** WHAT IS BEING ASKED **
Among the entries below, which lines include the string "wash"? Show each one.

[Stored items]
Segment Open

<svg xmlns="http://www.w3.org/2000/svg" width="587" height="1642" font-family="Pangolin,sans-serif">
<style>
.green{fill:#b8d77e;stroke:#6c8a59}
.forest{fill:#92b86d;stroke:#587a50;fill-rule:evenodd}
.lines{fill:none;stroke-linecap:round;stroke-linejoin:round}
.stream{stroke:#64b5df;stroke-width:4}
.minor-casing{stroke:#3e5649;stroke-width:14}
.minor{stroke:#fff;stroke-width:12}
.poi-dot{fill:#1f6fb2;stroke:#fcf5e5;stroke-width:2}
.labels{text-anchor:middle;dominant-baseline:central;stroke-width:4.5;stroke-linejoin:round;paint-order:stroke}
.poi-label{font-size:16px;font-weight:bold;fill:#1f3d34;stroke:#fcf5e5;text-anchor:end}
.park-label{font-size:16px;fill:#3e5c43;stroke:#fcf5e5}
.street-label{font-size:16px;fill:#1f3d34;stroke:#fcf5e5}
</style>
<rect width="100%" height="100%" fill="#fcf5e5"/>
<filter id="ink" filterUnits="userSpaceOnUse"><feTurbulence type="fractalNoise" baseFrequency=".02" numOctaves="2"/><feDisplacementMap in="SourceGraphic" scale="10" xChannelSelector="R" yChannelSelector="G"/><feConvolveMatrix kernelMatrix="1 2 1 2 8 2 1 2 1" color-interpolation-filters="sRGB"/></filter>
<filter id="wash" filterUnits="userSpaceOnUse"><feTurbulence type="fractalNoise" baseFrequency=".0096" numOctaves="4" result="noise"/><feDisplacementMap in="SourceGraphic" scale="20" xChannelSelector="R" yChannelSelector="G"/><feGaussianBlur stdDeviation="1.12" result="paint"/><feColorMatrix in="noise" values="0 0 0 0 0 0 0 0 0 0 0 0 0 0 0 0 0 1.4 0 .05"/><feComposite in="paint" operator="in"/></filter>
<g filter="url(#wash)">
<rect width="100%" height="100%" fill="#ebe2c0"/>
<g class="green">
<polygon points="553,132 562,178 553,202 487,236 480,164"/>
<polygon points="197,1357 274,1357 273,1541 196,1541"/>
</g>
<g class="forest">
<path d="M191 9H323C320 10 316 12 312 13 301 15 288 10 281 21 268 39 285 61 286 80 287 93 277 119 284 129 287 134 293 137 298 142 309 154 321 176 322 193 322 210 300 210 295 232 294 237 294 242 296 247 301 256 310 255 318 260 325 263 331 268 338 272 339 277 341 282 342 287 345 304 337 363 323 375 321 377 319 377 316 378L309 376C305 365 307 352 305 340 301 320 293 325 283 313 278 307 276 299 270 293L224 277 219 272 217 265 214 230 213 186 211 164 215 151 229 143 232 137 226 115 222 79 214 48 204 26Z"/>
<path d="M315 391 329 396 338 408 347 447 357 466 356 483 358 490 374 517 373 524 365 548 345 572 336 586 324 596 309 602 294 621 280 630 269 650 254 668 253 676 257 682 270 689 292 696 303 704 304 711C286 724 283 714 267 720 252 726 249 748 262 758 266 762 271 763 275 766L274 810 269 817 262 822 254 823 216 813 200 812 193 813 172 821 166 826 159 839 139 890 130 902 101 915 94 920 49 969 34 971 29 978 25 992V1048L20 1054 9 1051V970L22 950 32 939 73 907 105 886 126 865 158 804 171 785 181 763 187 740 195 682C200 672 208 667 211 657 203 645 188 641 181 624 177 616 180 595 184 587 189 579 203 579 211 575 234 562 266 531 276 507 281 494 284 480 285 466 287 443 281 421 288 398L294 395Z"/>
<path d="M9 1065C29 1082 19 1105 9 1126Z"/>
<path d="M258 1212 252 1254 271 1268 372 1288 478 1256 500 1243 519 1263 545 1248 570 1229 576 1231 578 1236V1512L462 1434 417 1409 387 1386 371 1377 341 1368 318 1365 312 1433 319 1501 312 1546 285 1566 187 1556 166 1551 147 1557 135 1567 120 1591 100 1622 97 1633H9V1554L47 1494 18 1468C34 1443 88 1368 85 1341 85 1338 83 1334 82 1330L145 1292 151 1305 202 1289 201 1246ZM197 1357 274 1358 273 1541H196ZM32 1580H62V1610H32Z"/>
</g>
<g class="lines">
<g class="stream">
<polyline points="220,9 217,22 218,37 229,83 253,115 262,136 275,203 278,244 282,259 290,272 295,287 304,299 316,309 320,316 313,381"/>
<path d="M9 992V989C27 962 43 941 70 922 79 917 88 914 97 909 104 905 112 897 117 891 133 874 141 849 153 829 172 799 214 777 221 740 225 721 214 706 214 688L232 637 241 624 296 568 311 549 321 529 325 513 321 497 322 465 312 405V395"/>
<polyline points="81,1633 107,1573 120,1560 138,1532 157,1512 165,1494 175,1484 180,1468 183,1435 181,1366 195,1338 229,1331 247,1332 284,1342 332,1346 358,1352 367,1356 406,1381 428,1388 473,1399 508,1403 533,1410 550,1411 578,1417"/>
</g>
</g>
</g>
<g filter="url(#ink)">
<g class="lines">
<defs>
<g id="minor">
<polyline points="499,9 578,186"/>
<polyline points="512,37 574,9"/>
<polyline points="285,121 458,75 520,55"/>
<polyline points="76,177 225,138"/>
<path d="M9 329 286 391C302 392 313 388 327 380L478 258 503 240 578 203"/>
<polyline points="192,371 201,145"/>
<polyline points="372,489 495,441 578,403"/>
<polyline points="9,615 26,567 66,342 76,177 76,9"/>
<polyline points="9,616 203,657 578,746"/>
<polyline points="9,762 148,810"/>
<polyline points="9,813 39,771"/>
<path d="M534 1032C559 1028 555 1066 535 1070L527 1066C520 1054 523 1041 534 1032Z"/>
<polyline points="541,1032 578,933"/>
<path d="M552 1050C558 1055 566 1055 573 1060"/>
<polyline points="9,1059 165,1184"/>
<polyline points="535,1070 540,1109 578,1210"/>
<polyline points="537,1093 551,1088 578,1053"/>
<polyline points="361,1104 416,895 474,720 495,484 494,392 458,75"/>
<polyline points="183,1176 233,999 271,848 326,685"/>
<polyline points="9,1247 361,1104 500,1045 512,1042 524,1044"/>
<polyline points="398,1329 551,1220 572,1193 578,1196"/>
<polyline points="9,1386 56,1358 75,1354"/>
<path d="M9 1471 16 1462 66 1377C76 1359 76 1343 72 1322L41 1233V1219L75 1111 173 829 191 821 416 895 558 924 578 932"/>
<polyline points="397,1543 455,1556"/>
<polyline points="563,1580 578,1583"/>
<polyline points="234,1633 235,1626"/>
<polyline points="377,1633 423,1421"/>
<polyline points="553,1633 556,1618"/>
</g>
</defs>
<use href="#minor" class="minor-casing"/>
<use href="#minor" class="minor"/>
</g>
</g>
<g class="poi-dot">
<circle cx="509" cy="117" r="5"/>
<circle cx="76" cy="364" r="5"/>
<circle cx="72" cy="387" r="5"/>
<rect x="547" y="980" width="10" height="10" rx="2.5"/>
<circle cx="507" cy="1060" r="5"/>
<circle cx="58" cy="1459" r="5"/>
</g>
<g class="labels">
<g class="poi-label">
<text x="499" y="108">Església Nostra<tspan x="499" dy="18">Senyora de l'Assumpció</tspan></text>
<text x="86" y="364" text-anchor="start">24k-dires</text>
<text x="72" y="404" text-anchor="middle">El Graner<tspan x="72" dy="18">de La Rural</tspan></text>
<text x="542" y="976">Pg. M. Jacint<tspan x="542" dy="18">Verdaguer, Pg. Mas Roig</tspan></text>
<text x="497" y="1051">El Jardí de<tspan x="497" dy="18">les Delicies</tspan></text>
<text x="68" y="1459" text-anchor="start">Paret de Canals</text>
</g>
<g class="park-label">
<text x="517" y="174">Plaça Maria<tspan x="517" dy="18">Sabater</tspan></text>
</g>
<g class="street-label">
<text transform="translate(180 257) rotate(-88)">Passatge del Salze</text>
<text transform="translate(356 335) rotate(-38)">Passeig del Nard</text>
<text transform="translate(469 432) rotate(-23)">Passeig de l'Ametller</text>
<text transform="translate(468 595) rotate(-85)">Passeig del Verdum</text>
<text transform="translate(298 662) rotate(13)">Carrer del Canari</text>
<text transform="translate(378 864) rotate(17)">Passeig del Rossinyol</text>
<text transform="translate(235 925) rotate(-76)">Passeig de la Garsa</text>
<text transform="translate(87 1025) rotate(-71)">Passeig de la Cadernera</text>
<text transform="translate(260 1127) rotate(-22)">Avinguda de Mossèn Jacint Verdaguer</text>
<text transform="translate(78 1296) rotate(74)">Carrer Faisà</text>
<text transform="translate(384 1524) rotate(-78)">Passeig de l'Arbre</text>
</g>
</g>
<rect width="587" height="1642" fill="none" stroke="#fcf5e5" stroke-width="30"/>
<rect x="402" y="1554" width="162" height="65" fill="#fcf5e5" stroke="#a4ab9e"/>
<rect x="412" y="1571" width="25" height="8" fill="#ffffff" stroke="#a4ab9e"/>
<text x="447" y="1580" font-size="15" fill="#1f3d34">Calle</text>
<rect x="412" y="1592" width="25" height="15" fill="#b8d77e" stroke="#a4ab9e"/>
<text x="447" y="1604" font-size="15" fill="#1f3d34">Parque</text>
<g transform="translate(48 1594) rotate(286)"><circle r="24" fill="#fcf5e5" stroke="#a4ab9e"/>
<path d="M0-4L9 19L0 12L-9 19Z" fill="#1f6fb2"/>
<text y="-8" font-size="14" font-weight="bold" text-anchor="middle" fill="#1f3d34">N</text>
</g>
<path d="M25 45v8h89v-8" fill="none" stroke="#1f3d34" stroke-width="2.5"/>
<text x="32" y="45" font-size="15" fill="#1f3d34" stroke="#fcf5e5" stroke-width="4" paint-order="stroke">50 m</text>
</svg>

Segment Closed

** FINAL ANSWER **
<filter id="wash" filterUnits="userSpaceOnUse"><feTurbulence type="fractalNoise" baseFrequency=".0096" numOctaves="4" result="noise"/><feDisplacementMap in="SourceGraphic" scale="20" xChannelSelector="R" yChannelSelector="G"/><feGaussianBlur stdDeviation="1.12" result="paint"/><feColorMatrix in="noise" values="0 0 0 0 0 0 0 0 0 0 0 0 0 0 0 0 0 1.4 0 .05"/><feComposite in="paint" operator="in"/></filter>
<g filter="url(#wash)">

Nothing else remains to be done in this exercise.